▶ **Problem details**
Can you duplicate the lines in the records below, starting at the line that contains "1.7 SCOPE, LIMITATIONS AND DELIMIT" and stopping after the line that contains "premeditated action of a person or group o"?

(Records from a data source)
☆ ☆ ☆ ☆ ☆ ☆ ☆

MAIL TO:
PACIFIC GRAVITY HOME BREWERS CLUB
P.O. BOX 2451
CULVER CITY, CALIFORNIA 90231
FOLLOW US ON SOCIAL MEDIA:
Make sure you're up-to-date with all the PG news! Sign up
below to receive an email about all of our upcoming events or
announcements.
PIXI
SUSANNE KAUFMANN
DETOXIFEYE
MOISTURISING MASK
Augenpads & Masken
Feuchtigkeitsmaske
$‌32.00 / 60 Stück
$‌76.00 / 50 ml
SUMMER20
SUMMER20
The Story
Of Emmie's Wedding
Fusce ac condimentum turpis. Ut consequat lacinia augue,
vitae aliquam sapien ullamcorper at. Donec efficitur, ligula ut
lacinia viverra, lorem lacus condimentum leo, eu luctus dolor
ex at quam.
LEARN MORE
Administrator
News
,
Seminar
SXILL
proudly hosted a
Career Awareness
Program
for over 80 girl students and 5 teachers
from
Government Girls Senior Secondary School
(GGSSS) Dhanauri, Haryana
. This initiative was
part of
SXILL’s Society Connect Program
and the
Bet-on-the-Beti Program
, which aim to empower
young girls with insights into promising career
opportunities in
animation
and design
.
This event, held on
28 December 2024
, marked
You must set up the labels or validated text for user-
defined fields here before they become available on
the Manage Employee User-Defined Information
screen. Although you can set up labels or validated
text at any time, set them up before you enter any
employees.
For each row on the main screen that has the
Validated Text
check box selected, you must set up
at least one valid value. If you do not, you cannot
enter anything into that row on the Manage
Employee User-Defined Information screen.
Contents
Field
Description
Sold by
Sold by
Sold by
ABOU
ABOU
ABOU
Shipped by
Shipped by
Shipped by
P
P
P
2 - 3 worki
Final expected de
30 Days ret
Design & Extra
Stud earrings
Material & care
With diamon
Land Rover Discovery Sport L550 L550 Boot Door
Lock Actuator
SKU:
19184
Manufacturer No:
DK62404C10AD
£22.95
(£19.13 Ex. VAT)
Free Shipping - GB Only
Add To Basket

☆ ☆ ☆ ☆ ☆ ☆ ☆

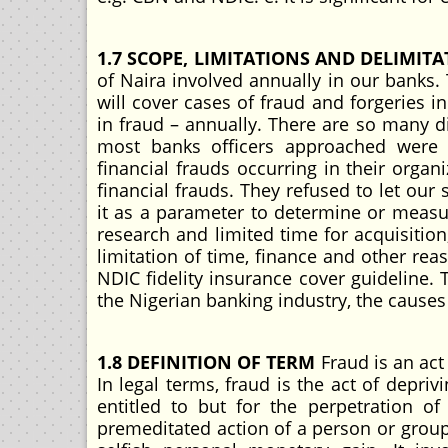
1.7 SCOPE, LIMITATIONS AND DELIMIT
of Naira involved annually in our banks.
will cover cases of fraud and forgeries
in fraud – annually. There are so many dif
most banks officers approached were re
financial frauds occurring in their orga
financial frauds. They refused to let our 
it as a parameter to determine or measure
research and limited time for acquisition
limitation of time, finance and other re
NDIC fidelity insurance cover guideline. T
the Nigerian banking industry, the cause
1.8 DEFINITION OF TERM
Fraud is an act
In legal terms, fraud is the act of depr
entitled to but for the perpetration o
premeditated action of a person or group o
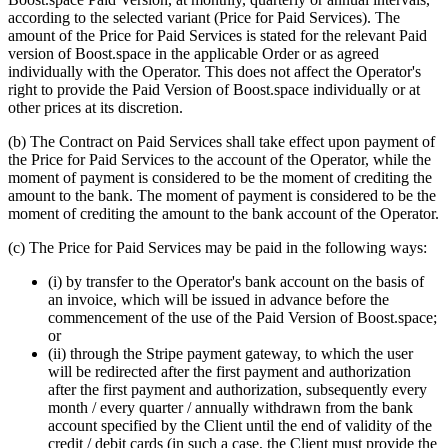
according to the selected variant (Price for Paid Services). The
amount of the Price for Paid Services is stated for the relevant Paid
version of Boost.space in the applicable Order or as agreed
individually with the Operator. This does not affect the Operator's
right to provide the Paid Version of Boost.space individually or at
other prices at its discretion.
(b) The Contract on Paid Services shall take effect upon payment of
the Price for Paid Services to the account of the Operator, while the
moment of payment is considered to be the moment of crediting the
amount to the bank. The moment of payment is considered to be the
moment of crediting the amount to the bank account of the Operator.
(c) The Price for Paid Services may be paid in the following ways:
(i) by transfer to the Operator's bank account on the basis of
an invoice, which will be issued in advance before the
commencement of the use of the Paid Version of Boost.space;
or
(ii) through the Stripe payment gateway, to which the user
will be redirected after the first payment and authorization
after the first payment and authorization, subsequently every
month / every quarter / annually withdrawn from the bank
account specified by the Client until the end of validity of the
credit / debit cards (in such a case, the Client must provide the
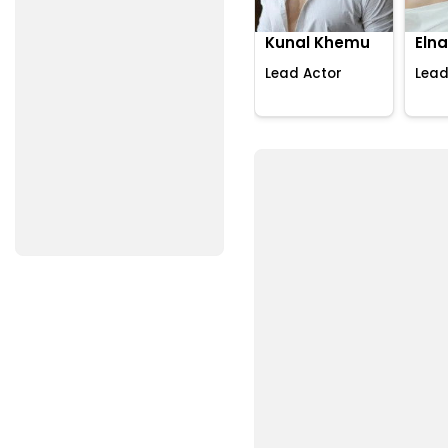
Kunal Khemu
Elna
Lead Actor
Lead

☆ ☆ ☆ ☆ ☆ ☆ ☆

▶ **Exercise answer**
1.7 SCOPE, LIMITATIONS AND DELIMIT
of Naira involved annually in our banks.
will cover cases of fraud and forgeries
in fraud – annually. There are so many dif
most banks officers approached were re
financial frauds occurring in their orga
financial frauds. They refused to let our 
it as a parameter to determine or measure
research and limited time for acquisition
limitation of time, finance and other re
NDIC fidelity insurance cover guideline. T
the Nigerian banking industry, the cause
1.8 DEFINITION OF TERM
Fraud is an act
In legal terms, fraud is the act of depr
entitled to but for the perpetration o
premeditated action of a person or group o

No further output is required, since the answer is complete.